» TASK BRIEF
Arrange the records below as a two-column CSV with the columns "field" and "value", one row per record, putting each entry in its own quoted field and turning any line breaks into spaces. Begin at the line that has "genus: Buteo" and stop after the line that has "scientific name: Lilium bulbiferum", leaving out all other records.

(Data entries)
** begin **
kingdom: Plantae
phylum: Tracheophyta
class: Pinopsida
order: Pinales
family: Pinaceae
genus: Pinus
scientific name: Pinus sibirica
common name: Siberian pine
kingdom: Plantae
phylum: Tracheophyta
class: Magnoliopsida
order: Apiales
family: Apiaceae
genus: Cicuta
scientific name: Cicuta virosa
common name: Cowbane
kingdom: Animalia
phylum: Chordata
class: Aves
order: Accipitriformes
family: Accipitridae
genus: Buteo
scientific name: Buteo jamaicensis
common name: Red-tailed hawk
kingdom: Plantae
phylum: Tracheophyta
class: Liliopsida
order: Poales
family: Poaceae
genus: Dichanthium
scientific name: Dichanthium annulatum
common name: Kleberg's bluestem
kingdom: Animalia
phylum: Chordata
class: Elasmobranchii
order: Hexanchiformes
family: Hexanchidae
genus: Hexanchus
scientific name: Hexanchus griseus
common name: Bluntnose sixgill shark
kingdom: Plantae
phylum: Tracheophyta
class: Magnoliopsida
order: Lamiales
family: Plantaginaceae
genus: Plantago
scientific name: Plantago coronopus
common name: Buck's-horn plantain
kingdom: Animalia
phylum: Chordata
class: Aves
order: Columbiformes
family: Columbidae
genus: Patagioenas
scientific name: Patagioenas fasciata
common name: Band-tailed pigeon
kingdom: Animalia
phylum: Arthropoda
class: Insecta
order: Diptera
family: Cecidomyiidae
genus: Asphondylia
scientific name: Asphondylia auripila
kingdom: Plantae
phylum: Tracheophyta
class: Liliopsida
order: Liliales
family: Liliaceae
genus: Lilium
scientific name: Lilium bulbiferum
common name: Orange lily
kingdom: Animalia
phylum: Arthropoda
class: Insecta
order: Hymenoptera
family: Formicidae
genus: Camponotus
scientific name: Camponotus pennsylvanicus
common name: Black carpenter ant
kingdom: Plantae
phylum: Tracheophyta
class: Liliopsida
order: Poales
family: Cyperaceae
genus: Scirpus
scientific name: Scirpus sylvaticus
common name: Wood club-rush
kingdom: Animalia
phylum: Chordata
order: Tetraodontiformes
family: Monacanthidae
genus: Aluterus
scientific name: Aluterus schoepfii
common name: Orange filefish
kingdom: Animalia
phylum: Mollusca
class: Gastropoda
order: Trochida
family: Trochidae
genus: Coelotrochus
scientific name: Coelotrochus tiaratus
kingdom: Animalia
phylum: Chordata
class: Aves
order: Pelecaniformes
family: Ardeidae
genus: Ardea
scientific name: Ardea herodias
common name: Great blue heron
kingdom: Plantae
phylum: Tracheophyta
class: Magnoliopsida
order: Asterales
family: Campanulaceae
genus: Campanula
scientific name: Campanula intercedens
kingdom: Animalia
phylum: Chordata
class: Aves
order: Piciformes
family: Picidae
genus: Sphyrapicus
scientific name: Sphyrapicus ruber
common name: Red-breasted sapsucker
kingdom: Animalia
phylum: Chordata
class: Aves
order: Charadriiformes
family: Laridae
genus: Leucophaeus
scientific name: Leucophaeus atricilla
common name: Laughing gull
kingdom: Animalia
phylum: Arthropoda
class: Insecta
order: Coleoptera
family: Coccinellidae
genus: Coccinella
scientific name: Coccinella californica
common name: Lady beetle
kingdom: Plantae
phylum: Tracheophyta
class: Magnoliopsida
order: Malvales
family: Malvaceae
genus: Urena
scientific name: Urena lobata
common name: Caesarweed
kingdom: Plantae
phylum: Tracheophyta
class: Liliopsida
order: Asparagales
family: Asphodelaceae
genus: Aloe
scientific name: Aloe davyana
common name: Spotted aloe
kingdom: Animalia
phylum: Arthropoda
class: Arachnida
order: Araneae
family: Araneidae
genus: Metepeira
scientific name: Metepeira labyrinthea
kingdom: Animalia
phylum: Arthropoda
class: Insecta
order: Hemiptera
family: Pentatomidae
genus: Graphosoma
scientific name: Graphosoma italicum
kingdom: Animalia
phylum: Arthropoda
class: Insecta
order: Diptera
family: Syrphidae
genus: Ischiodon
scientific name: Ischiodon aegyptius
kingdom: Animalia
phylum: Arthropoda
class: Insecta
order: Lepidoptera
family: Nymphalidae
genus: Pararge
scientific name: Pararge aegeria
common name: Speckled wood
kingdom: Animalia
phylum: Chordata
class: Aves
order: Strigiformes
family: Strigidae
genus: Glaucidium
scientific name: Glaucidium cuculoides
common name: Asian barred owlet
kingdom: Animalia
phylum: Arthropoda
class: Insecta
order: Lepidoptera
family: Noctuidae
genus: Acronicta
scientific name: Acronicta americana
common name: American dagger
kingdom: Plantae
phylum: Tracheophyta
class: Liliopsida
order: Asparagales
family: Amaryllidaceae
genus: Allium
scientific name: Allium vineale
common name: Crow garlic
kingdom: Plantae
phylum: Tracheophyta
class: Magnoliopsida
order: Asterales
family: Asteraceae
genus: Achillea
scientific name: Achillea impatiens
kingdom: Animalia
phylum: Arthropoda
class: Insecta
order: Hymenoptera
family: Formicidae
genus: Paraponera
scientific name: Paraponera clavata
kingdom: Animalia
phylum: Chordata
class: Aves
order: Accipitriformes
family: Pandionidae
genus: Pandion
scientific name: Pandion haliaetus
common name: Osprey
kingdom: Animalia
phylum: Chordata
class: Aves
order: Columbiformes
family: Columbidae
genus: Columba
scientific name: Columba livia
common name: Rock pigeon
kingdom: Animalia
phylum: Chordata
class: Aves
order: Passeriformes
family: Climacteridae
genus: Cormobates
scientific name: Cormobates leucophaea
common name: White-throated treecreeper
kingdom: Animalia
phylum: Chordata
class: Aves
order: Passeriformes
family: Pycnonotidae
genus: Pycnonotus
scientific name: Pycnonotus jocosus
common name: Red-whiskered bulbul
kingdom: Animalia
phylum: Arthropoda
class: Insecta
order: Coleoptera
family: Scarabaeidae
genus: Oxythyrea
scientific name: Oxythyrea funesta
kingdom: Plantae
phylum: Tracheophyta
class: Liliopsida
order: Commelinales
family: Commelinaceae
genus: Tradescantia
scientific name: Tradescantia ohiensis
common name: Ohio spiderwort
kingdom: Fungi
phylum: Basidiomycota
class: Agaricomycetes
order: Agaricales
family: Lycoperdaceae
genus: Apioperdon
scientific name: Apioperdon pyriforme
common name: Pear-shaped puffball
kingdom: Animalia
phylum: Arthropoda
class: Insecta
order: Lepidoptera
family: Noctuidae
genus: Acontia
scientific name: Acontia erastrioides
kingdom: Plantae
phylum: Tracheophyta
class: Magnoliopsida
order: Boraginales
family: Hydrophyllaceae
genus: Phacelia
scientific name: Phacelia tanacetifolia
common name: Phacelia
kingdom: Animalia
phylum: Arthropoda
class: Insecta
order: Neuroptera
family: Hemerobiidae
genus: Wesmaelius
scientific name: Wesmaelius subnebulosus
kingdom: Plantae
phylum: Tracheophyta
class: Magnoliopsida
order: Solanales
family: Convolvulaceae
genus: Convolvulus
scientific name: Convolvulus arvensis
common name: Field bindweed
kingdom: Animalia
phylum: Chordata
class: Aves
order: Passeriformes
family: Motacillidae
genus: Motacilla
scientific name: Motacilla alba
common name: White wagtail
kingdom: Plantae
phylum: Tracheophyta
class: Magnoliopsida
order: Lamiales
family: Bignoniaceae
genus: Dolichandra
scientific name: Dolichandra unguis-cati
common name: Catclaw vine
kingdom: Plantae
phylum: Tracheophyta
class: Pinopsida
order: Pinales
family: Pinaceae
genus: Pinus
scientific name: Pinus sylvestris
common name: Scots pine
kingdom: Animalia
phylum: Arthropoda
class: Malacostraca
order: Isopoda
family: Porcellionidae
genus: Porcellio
** end **
» RESULT OF THE EXERCISE
field,value
"genus:","Buteo"
"scientific name:","Buteo jamaicensis"
"common name:","Red-tailed hawk"
"kingdom:","Plantae"
"phylum:","Tracheophyta"
"class:","Liliopsida"
"order:","Poales"
"family:","Poaceae"
"genus:","Dichanthium"
"scientific name:","Dichanthium annulatum"
"common name:","Kleberg's bluestem"
"kingdom:","Animalia"
"phylum:","Chordata"
"class:","Elasmobranchii"
"order:","Hexanchiformes"
"family:","Hexanchidae"
"genus:","Hexanchus"
"scientific name:","Hexanchus griseus"
"common name:","Bluntnose sixgill shark"
"kingdom:","Plantae"
"phylum:","Tracheophyta"
"class:","Magnoliopsida"
"order:","Lamiales"
"family:","Plantaginaceae"
"genus:","Plantago"
"scientific name:","Plantago coronopus"
"common name:","Buck's-horn plantain"
"kingdom:","Animalia"
"phylum:","Chordata"
"class:","Aves"
"order:","Columbiformes"
"family:","Columbidae"
"genus:","Patagioenas"
"scientific name:","Patagioenas fasciata"
"common name:","Band-tailed pigeon"
"kingdom:","Animalia"
"phylum:","Arthropoda"
"class:","Insecta"
"order:","Diptera"
"family:","Cecidomyiidae"
"genus:","Asphondylia"
"scientific name:","Asphondylia auripila"
"kingdom:","Plantae"
"phylum:","Tracheophyta"
"class:","Liliopsida"
"order:","Liliales"
"family:","Liliaceae"
"genus:","Lilium"
"scientific name:","Lilium bulbiferum"